BLOQUE DE TEXTO =>
- - -
Aunque Bush solo obtuvo 53% del voto ciudadano, y Dukakis 45%, aquella victoria se registraría, sin embargo, como un amplísimo margen (a landslide victory). Gracias al sistema “el ganador, aunque sea por un voto, se lleva todo,” Bush había acumulado 79% de votos electorales de 40 estados, y Dukakis menos de 21% de los otros diez y el Distrito de Columbia.

Ya yo sabía algo de aquel peculiar sistema electoral, según el cual los ciudadanos no votan por el presidente o por un parlamento que luego lo elige, sino por un comité de electores compromisarios de cada estado, encargado de reunirse más de un mes después, y elegir de verdad al presidente, resultado que no se oficializa hasta enero. Lo que más me impresionó, realmente, había ocurrido en la mañana de aquel día tan frío, cuando un amigo me invitó a que lo acompañara a votar.
- - -
ACCIONES REQUERIDAS =>
[A] Indica si cada afirmación concuerda con el texto sobre la elección entre Bush y Dukakis, respondiendo sí o no y citando textualmente las palabras que lo deciden: (i) Bush obtuvo el 53% del voto ciudadano. (ii) Dukakis ganó los votos electorales de diez estados y del Distrito de Columbia. (iii) El resultado de la elección presidencial se oficializa en diciembre.
[B] Copia textualmente el fragmento del texto sobre la elección entre Bush y Dukakis desde "Aunque Bush solo" hasta "Distrito de Columbia.", incluidas ambas expresiones.

DATOS PROPORCIONADOS =>
- - -
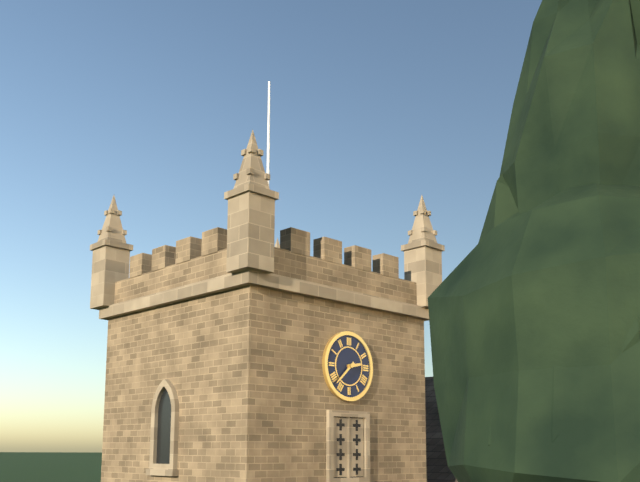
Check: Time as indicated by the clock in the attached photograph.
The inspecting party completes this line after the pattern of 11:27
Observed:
- - -
PROBLEMAS RESUELTOS =>
[A]
(i) Sí: «Bush solo obtuvo 53% del voto ciudadano».
(ii) Sí: «Dukakis menos de 21% de los otros diez y el Distrito de Columbia».
(iii) No: «resultado que no se oficializa hasta enero».

[B]
Aunque Bush solo obtuvo 53% del voto ciudadano, y Dukakis 45%, aquella victoria se registraría, sin embargo, como un amplísimo margen (a landslide victory). Gracias al sistema “el ganador, aunque sea por un voto, se lleva todo,” Bush había acumulado 79% de votos electorales de 40 estados, y Dukakis menos de 21% de los otros diez y el Distrito de Columbia.